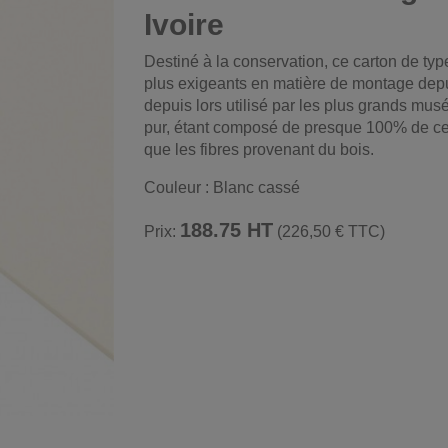
Ivoire
Destiné à la conservation, ce carton de ty
plus exigeants en matière de montage depu
depuis lors utilisé par les plus grands mu
pur, étant composé de presque 100% de cel
que les fibres provenant du bois.
Couleur : Blanc cassé
188.75 HT
Prix:
(226,50 € TTC)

--- What you will do ---
Reproduce the rows above with "Couleur" changed to "Teinte" and every other word kept as it is. Omit the pictures.

--- Result of this exercise ---
Ivoire
Destiné à la conservation, ce carton de ty
plus exigeants en matière de montage depu
depuis lors utilisé par les plus grands mu
pur, étant composé de presque 100% de cel
que les fibres provenant du bois.
Teinte : Blanc cassé
188.75 HT
Prix:
(226,50 € TTC)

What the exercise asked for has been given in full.